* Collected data
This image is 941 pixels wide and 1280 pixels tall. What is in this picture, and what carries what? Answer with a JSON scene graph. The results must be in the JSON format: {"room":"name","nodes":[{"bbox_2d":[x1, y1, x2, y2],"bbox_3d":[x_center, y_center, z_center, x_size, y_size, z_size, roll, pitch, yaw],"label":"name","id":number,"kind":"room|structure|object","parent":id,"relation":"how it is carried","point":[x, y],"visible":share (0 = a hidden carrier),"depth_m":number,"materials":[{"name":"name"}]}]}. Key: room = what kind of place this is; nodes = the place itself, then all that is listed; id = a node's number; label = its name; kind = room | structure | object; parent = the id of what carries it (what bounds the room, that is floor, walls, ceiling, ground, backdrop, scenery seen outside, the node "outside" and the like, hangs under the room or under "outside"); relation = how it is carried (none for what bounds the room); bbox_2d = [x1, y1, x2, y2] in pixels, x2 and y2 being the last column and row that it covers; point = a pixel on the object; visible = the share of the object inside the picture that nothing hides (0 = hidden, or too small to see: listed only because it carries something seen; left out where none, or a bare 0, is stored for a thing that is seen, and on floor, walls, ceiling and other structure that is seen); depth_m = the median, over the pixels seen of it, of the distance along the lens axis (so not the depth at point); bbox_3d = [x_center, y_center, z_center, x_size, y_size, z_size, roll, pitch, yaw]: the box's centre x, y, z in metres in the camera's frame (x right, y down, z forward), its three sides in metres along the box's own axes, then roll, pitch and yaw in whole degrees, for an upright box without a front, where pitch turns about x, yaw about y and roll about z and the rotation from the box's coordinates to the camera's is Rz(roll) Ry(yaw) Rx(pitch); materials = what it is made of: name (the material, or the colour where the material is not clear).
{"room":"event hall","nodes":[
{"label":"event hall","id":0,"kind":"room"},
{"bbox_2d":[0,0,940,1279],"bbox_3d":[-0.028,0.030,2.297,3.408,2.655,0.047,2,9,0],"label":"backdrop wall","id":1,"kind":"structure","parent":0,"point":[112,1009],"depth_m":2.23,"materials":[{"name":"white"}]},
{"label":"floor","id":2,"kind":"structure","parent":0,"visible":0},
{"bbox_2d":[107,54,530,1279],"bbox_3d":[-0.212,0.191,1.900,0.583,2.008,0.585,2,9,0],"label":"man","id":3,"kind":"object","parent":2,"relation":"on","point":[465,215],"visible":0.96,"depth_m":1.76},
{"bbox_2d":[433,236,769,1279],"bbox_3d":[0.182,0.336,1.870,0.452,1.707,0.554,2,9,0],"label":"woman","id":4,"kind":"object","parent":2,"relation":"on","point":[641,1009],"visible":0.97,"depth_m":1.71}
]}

* Aim of the exercise
Reproduce every line above without error.

* Solution to the exercise
This image is 941 pixels wide and 1280 pixels tall. What is in this picture, and what carries what? Answer with a JSON scene graph. The results must be in the JSON format: {"room":"name","nodes":[{"bbox_2d":[x1, y1, x2, y2],"bbox_3d":[x_center, y_center, z_center, x_size, y_size, z_size, roll, pitch, yaw],"label":"name","id":number,"kind":"room|structure|object","parent":id,"relation":"how it is carried","point":[x, y],"visible":share (0 = a hidden carrier),"depth_m":number,"materials":[{"name":"name"}]}]}. Key: room = what kind of place this is; nodes = the place itself, then all that is listed; id = a node's number; label = its name; kind = room | structure | object; parent = the id of what carries it (what bounds the room, that is floor, walls, ceiling, ground, backdrop, scenery seen outside, the node "outside" and the like, hangs under the room or under "outside"); relation = how it is carried (none for what bounds the room); bbox_2d = [x1, y1, x2, y2] in pixels, x2 and y2 being the last column and row that it covers; point = a pixel on the object; visible = the share of the object inside the picture that nothing hides (0 = hidden, or too small to see: listed only because it carries something seen; left out where none, or a bare 0, is stored for a thing that is seen, and on floor, walls, ceiling and other structure that is seen); depth_m = the median, over the pixels seen of it, of the distance along the lens axis (so not the depth at point); bbox_3d = [x_center, y_center, z_center, x_size, y_size, z_size, roll, pitch, yaw]: the box's centre x, y, z in metres in the camera's frame (x right, y down, z forward), its three sides in metres along the box's own axes, then roll, pitch and yaw in whole degrees, for an upright box without a front, where pitch turns about x, yaw about y and roll about z and the rotation from the box's coordinates to the camera's is Rz(roll) Ry(yaw) Rx(pitch); materials = what it is made of: name (the material, or the colour where the material is not clear).
{"room":"event hall","nodes":[
{"label":"event hall","id":0,"kind":"room"},
{"bbox_2d":[0,0,940,1279],"bbox_3d":[-0.028,0.030,2.297,3.408,2.655,0.047,2,9,0],"label":"backdrop wall","id":1,"kind":"structure","parent":0,"point":[112,1009],"depth_m":2.23,"materials":[{"name":"white"}]},
{"label":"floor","id":2,"kind":"structure","parent":0,"visible":0},
{"bbox_2d":[107,54,530,1279],"bbox_3d":[-0.212,0.191,1.900,0.583,2.008,0.585,2,9,0],"label":"man","id":3,"kind":"object","parent":2,"relation":"on","point":[465,215],"visible":0.96,"depth_m":1.76},
{"bbox_2d":[433,236,769,1279],"bbox_3d":[0.182,0.336,1.870,0.452,1.707,0.554,2,9,0],"label":"woman","id":4,"kind":"object","parent":2,"relation":"on","point":[641,1009],"visible":0.97,"depth_m":1.71}
]}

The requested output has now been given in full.